[Extract provided]

# Las Vegas Summer League 2014



## bball2223 (Jul 21, 2006)

Our schedule for the summer league this year:

July 11th: Knicks vs. Mavericks
July 12th: Knicks vs. Trail Blazers
July 14th: Knicks vs. Hornets

And then tournament play after that. Interested to see how guys like Early and Thanasis perform. Also think Hardaway should dominate, provided he is on the squad.


----------



## bball2223 (Jul 21, 2006)

http://www.insidethehall.com/2014/06/27/sheehey-play-knicks-nba-summer-league/

Will Sheehey from Indiana will be on our summer league roster. Doubt he has much a chance to make the team.


----------



## Porn Player (Apr 24, 2003)

You guys had a solid draft, Summer League should be a whole load of fun.


----------



## 29380 (Feb 23, 2009)

__ https://twitter.com/i/web/status/484765810519719936


----------



## bball2223 (Jul 21, 2006)

Here's the full roster:

Cole Aldrich
Thanasis Antetokounmpo
Shannon Brown
CleAnthony Early
Langston Galloway
Tim Hardaway Jr. 
Jordan Henriquez
Zane Johnson
Shane Larkin
Cameron Moore
Will Sheehey
Brandon Triche
Jeremy Tyler
Jordan Vandenburg


----------



## bball2223 (Jul 21, 2006)

Won our first two games of the summer. 76-64 last night over Dallas, and 71-69 over Portland earlier. Hardaway is averaging 22.5 points per game thus far, and Early looked solid yesterday. Needs work on his ball-handling, but his shooting/athleticism should definitely give us a boost. Also glad to see Larkin hit the game winner.


----------



## bball2223 (Jul 21, 2006)

Blew out the Hornets tonight 95-72. Jeremy Tyler had 19 and 8, while Hardaway chipped in 17. We are now 3-0 and will advance to the bracket part of the summer league.


----------



## HKF (Dec 10, 2002)

Knicks looking good.


----------



## Tyreke (Jul 14, 2009)

I'm sure the Triangle Offense will fit well to the Knicks. Looking great so far!


----------

[/Extract provided]

**Description of the task**
Write out the passage of the summer league thread from "Blew out the" up to and including "(Dec 10, 2002)". Work from the summer league thread alone.

[Dataset]

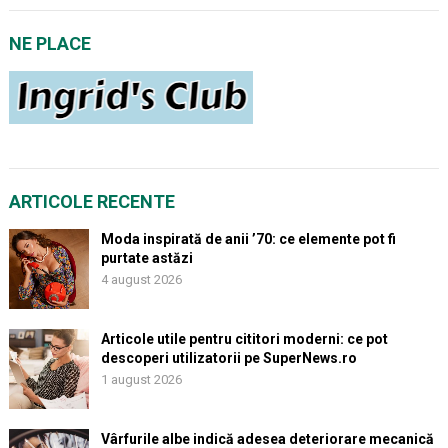
NE PLACE
ARTICOLE RECENTE
Moda inspirată de anii ’70: ce elemente pot fi
purtate astăzi
4 august 2026
Articole utile pentru cititori moderni: ce pot
descoperi utilizatorii pe SuperNews.ro
1 august 2026
Vârfurile albe indică adesea deteriorare mecanică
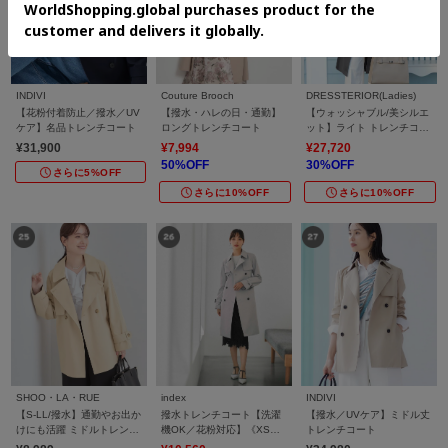
INDIVI
Couture Brooch
DRESSTERIOR(Ladies)
【花粉付着防止／撥水／UV
【撥水・ハレの日・通勤】
【ウォッシャブル/美シルエ
ケア】名品トレンチコート
ロングトレンチコート
ット】ライト トレンチコー
ト
¥31,900
¥7,994
¥27,720
50%OFF
30%OFF
さらに5%OFF
さらに10%OFF
さらに10%OFF
SHOO・LA・RUE
index
INDIVI
【S-LL/撥水】通勤やお出か
撥水トレンチコート【洗濯
【撥水／UVケア】ミドル丈
けにも活躍 ミドルトレンチ
機OK／花粉対応】《XS～
トレンチコート
コート
3L》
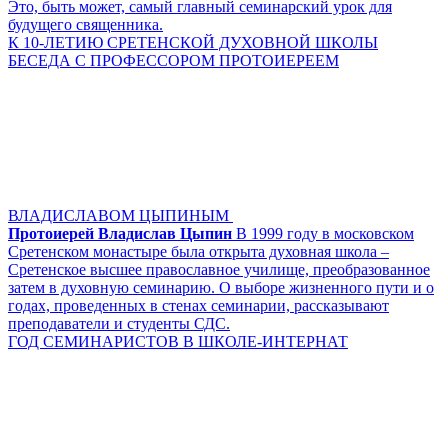
Это, быть может, самый главный семинарский урок для
будущего священника.
К 10-ЛЕТИЮ СРЕТЕНСКОЙ ДУХОВНОЙ ШКОЛЫ
БЕСЕДА С ПРОФЕССОРОМ ПРОТОИЕРЕЕМ
ВЛАДИСЛАВОМ ЦЫПИНЫМ
Протоиерей Владислав Цыпин
В 1999 году в московском
Сретенском монастыре была открыта духовная школа –
Сретенское высшее православное училище, преобразованное
затем в духовную семинарию. О выборе жизненного пути и о
годах, проведенных в стенах семинарии, рассказывают
преподаватели и студенты СДС.
ГОД СЕМИНАРИСТОВ В ШКОЛЕ-ИНТЕРНАТ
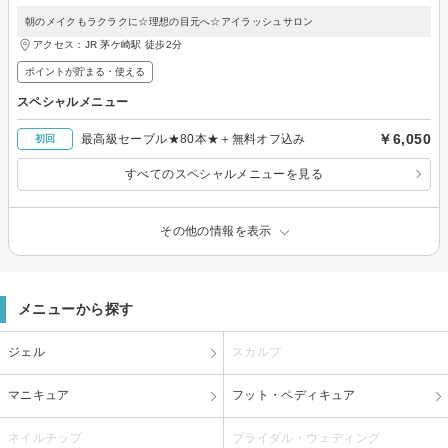
朝のメイクもラクラクに☆理想の目元へ☆アイラッシュサロン
アクセス：JR 茅ケ崎駅 徒歩2分
ポイントが貯まる・使える
スペシャルメニュー
￥6,050
最高級セーブル★80本★＋無料オフ込み
初回
すべてのスペシャルメニューを見る
その他の情報を表示
メニューから探す
ジェル
スカルプ
マニキュア
フット・ペディキュア
ネイルチップ
ブライダル・ウェディング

[/Dataset]

**Completed exercise**
Blew out the Hornets tonight 95-72. Jeremy Tyler had 19 and 8, while Hardaway chipped in 17. We are now 3-0 and will advance to the bracket part of the summer league.


----------



## HKF (Dec 10, 2002)